Tests suggest that the UK’s ISPs are the worst offenders in Europe when it comes to ‘throttling’ broadband connections, the New York Times has reported.
Broadband speeds on BT connections appeared to be throttled in 74% of the tests carried out using a tool, called Glasnost, developed by the Max Planck Institute in Germany.
Internet connection speeds are often intentionally slowed-down in order to provide a more reliable service. However these tests suggest that speeds are inhibited to a greater extent in the UK than in many other countries.
How does the UK compare globally?
Speeds appeared to be restricted in 32% of the tests made globally, while 23% of the tests made on US networks were reported as being intentionally impaired. Internet providers in Germany were among those who appear to be less likely to hinder speeds, with 16% of tests showing signs of throttling.

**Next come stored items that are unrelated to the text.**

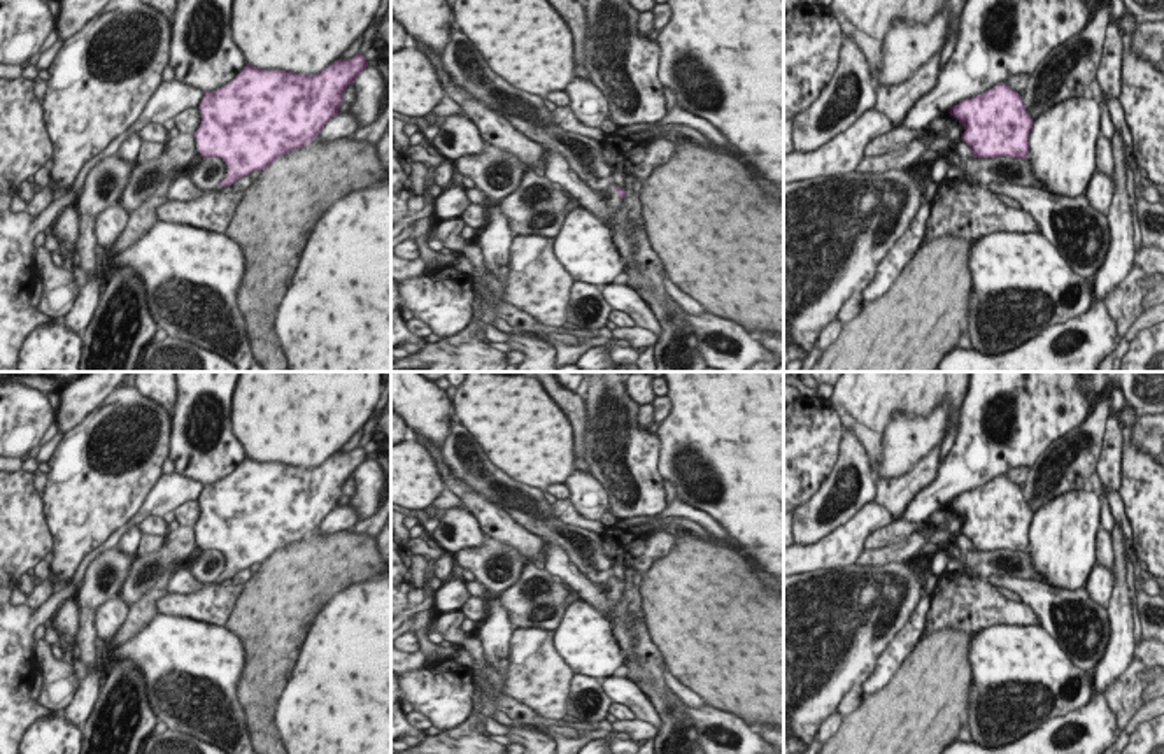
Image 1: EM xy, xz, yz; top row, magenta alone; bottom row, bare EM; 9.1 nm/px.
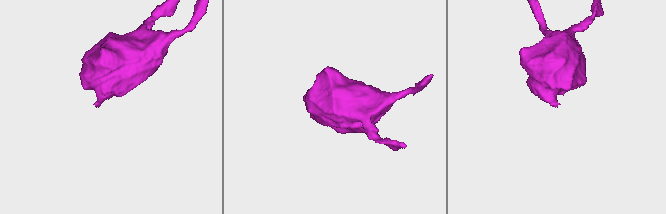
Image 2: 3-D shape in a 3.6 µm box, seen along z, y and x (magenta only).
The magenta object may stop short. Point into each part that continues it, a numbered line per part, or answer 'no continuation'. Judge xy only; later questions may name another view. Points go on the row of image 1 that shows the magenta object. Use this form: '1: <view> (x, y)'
no continuation

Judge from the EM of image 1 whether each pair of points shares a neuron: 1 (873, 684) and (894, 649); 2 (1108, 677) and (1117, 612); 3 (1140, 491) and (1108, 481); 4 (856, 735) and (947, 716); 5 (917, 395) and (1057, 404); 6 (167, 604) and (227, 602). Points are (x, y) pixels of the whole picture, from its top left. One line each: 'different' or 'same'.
1: same
2: same
3: different
4: same
5: different
6: same

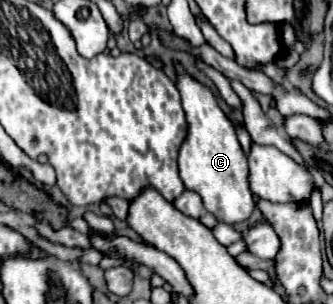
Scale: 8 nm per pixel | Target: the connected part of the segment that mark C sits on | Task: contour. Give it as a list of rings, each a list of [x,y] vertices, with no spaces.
[[[178,61],[174,63],[174,71],[176,87],[182,93],[182,107],[188,121],[188,133],[178,155],[180,177],[186,189],[192,189],[202,197],[204,209],[210,211],[220,223],[242,223],[252,215],[256,203],[248,183],[246,155],[238,143],[236,129],[218,107],[210,87],[196,81]]]

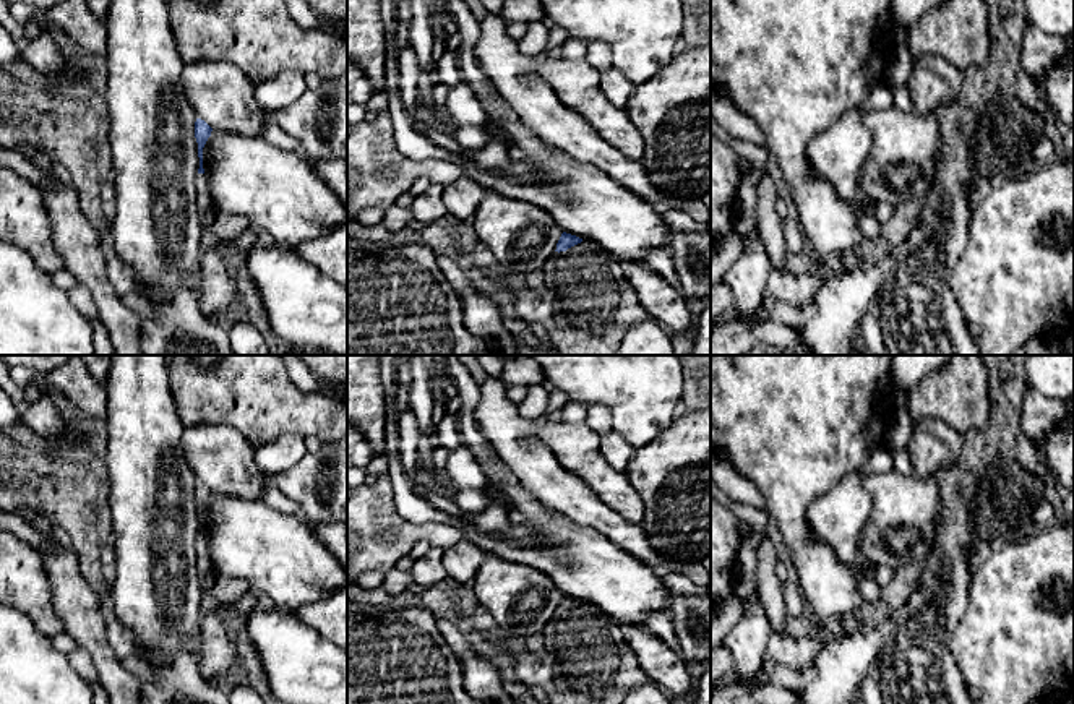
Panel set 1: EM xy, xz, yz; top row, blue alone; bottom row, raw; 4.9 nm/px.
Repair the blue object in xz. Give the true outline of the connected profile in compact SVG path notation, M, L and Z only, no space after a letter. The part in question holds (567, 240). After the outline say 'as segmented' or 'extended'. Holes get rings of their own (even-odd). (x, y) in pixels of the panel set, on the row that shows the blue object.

Dr Rob Reid, scientific policy advisor at Which?, said: ‘If these figures are correct they highlight a common industry practice that has a significantly negative impact on the quality of service that consumers sign up for. ISPs must be much more transparent about how they are managing traffic on their networks. They must provide clear consumer information on traffic management at the point of sale so consumers can make informed choices about the service they choose.’
The report claims that BT isn’t the only offender in the UK and that tests for throttling also exceeded 50% for other British operators, including Virgin Media (identified as NTL/Telewest) and TalkTalk (as Opal Telecom, Pipex and Tiscali).
BT contacted Which? to provide the following statement: ‘BT is transparent about slowing down peer-2-peer traffic at peak times to ensure all customers receive a good online experience. This ensures that customers streaming video and browsing web pages are able to enjoy prompt delivery of their real-time demands. BT’s Fair Usage Policy, which is one of the most liberal among major ISPs, is available to customers on BT’s website. The reported Glasnost data refers to defunct operators, such as NTL and Telewest, who became Virgin Media in 2006, and also Tiscali, who’s UK business became part of TalkTalk in 2009, which raises a question mark about the quality of the research.’
The Max Planck Institute, however, told PC Pro that while the old ISPs names are listed it ‘does not have any implication on the date of the results, which were all gathered in 2011.’